The judge in question presides over cases involving staff attorneys from the Administration for Children’s Services and the Corporation Counsel’s Family Law Division, which handles juvenile and interstate/international matters. The judge inquired whether they could continue to preside over Family Court matters involving these city agencies and attorneys, considering the condominium building had commenced an administrative proceeding before the city’s Tax Commission to contest property taxes.
The Committee referenced several rules and laws in its opinion, including Judiciary Law § 14 and 22 NYCRR 100.2, 100.2(A), and 100.3(E)(1), as well as the case People v Moreno, 70 NY2d 403 (1987). The Committee noted that while a judge must avoid any appearance of impropriety and act impartially (22 NYCRR 100.2; 100.2[A]) and must disqualify themselves in any proceeding where their impartiality might be questioned (22 NYCRR 100.3[E]; Judiciary Law § 14), disqualification is not mandatory in this case.

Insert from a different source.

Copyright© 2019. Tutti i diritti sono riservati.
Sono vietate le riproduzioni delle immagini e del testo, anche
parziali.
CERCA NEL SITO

The opinion emphasizes that it addresses the narrow issue of the judge’s obligations during the administrative proceeding stage, before any court case has been filed.
The Committee concluded that a judge’s impartiality cannot be reasonably questioned in all matters involving a city’s agencies and attorneys simply because the judge owns a unit in a building that has filed an administrative challenge to its property tax assessment with an independent city agency.